+++ Extracted data +++

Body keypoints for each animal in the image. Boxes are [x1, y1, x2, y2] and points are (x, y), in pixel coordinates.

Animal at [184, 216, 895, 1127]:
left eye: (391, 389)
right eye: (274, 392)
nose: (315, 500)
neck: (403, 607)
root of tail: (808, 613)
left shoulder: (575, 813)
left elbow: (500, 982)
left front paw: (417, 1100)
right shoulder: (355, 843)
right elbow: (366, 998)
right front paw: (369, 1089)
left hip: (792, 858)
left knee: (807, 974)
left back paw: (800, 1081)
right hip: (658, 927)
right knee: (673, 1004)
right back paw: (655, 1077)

+++
+++ Extracted data +++

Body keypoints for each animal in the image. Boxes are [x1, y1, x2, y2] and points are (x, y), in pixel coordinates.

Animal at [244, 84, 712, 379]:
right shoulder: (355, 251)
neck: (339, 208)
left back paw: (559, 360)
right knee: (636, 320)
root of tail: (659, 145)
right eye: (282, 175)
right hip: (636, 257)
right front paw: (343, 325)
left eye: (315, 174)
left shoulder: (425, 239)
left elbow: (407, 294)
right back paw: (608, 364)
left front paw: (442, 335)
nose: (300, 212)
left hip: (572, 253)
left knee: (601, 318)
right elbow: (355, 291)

+++

Instructions for the task: Write out, from the lines above, only those from the line with "left eye: (315, 174)" to the line with "right elbow: (355, 291)", exactly as given, including the first and the last.

Solution for this exercise:
left eye: (315, 174)
left shoulder: (425, 239)
left elbow: (407, 294)
right back paw: (608, 364)
left front paw: (442, 335)
nose: (300, 212)
left hip: (572, 253)
left knee: (601, 318)
right elbow: (355, 291)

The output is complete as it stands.